#### Dataset content

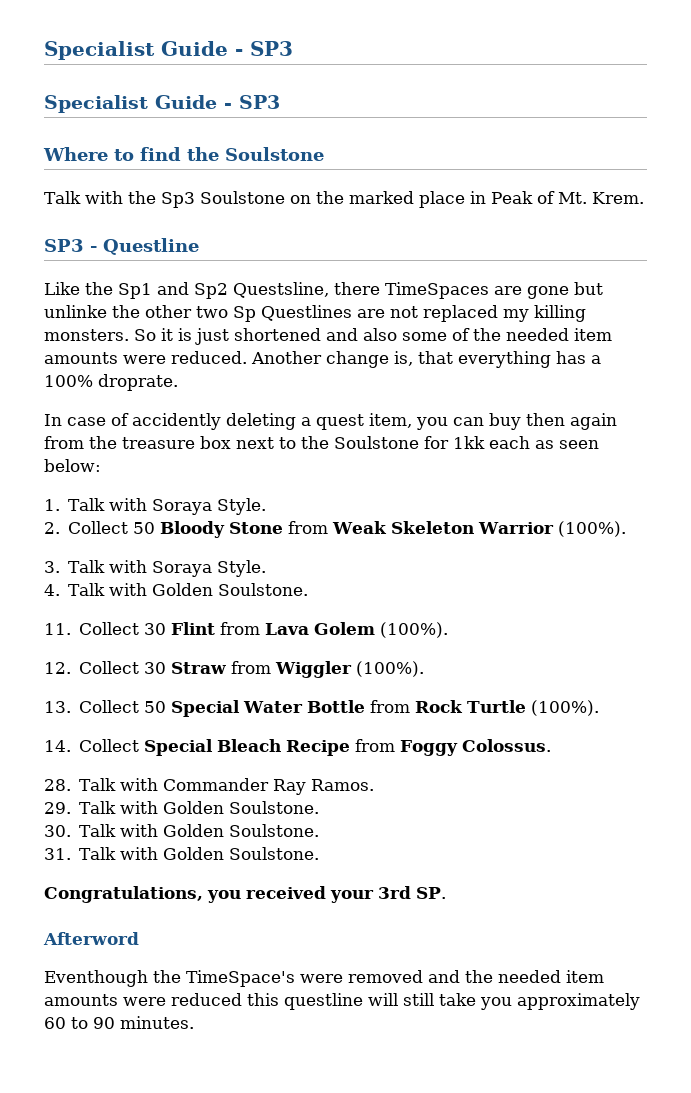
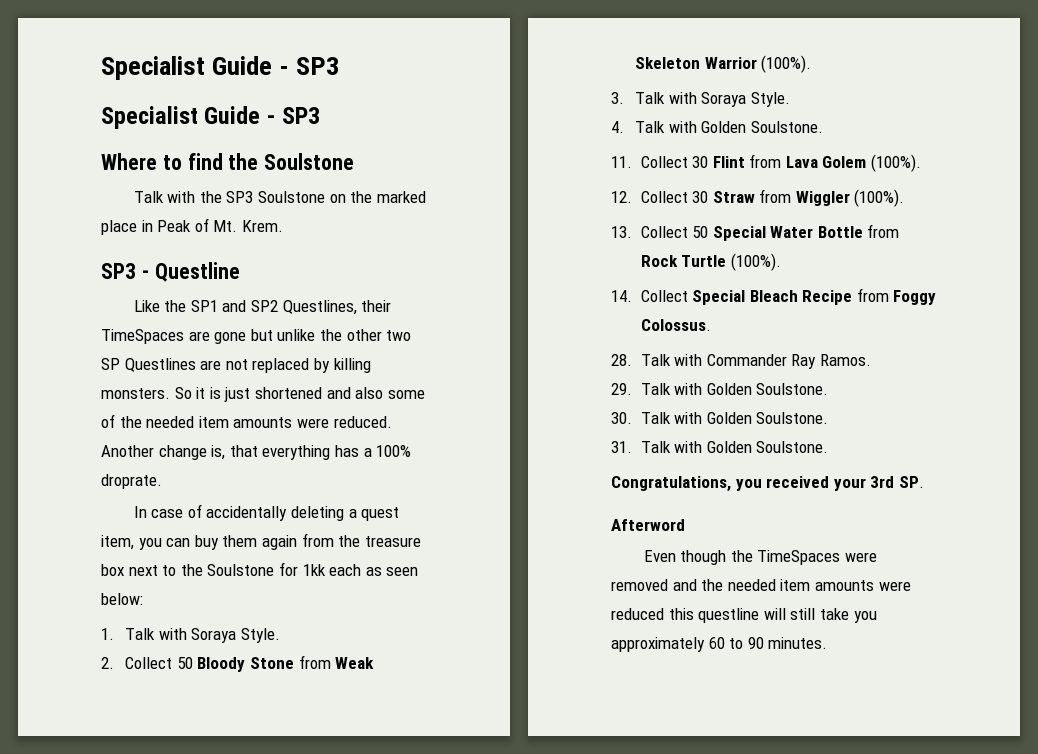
[160,192,195,208] Sp3 -> [226,191,254,203] SP3
[118,282,380,299] Sp1 and Sp2 Questsline, there -> [190,300,392,315] SP1 and SP2 Questlines, their
[44,305,107,318] unlinke -> [277,329,316,341] unlike
[233,306,256,322] Sp -> [101,358,120,370] SP
[503,309,529,322] my -> [313,358,330,373] by
[132,413,221,430] accidently -> [206,506,288,521] accidentally
[526,413,565,426] then -> [222,535,258,547] them
[44,970,295,987] Eventhough the TimeSpace's -> [643,550,841,565] Even though the TimeSpaces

########

Task objective: Print every line above exactly as given, but not the pictures.

Answer for the task:
[160,192,195,208] Sp3 -> [226,191,254,203] SP3
[118,282,380,299] Sp1 and Sp2 Questsline, there -> [190,300,392,315] SP1 and SP2 Questlines, their
[44,305,107,318] unlinke -> [277,329,316,341] unlike
[233,306,256,322] Sp -> [101,358,120,370] SP
[503,309,529,322] my -> [313,358,330,373] by
[132,413,221,430] accidently -> [206,506,288,521] accidentally
[526,413,565,426] then -> [222,535,258,547] them
[44,970,295,987] Eventhough the TimeSpace's -> [643,550,841,565] Even though the TimeSpaces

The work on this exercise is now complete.